A+| A| A-
In Pursuit of Happiness
The efforts to officially prepare indexed happiness are nothing but an ideological production.
Our society is plagued with the idea that “we should be happy.” But why should we be happy is never asked. In other words, this refers to the distinction between the objective of happiness as a fact of individual life, as opposed to a normative conception of happiness. From Aristotle’s “eudaimonia” (well-being) and Jeremy Bentham’s “hedonism” (maximum pleasure), society has oscillated between these prescribed notions of happiness and an instrumental version where the state becomes the instrument to achieve it, whether through welfare schemes, good governance, health, or freedom to make choices, etc. This instrumental version intends to reduce happiness to achievable goals and targets, and all this is done to produce happy citizens and happy countries! The “blind” tradition lives on, and we need to be thankful to the World Happiness Index (WHI) that further propagates this neo-liberal idea of happiness.

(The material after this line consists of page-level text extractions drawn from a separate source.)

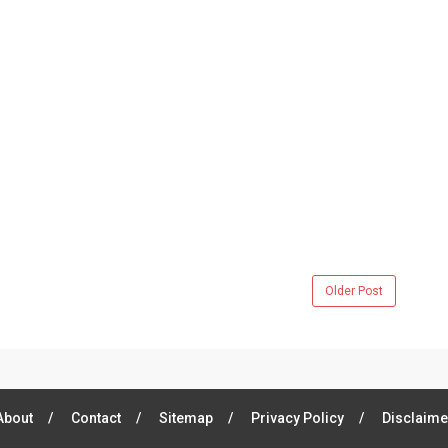
Older Post
About
Contact
Sitemap
Privacy Policy
Disclaime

The World Happiness Report 2022 has ranked Finland as the happiest country, followed by Denmark, Iceland, Switzerland, the Netherlands and Luxembourg. The report is published by the United Nations Sustainable Development Solutions Network using the data provided by the World Health Organization (WHO), World Bank, and Gallup World Poll surveys. The report surveys more than 150 countries providing respondents with the Cantril ladder to record their responses—where happiness is rated on a scale between 0 and 10. The indicators used to build this report are the per capita gross domestic product (GDP), social support, healthy life expectancy, freedom to make life choices, generosity, perceptions of corruption, and comparison to dystopia.
In a list of 150 countries, India ranks 136. Does the idea of “happiness” produced in these reports tell us something different, or does it allow us to further engage with this matter? Though some of these parameters have been built across time through common notions, for instance, that “corruption is bad” and the right to freedom of choice; however, one needs to critically see the underlying assumptions upon which the report builds—happiness as an absolute good and that the most important goal of the country should be to produce happy subjects. The first question that obviously needs asking: Why happiness? Possibly, the answer lies in the positivity of this notion and all the great things it has to offer. Several scholars have argued that this could be an extension of the idea of the “self-made individual,” which is, however, now couched in a measurable language that has both universal and, therefore, apparently neutral legitimacy. Happiness takes up the old cudgel of the individual rising from adversity into a commonly held idea of “perfection.”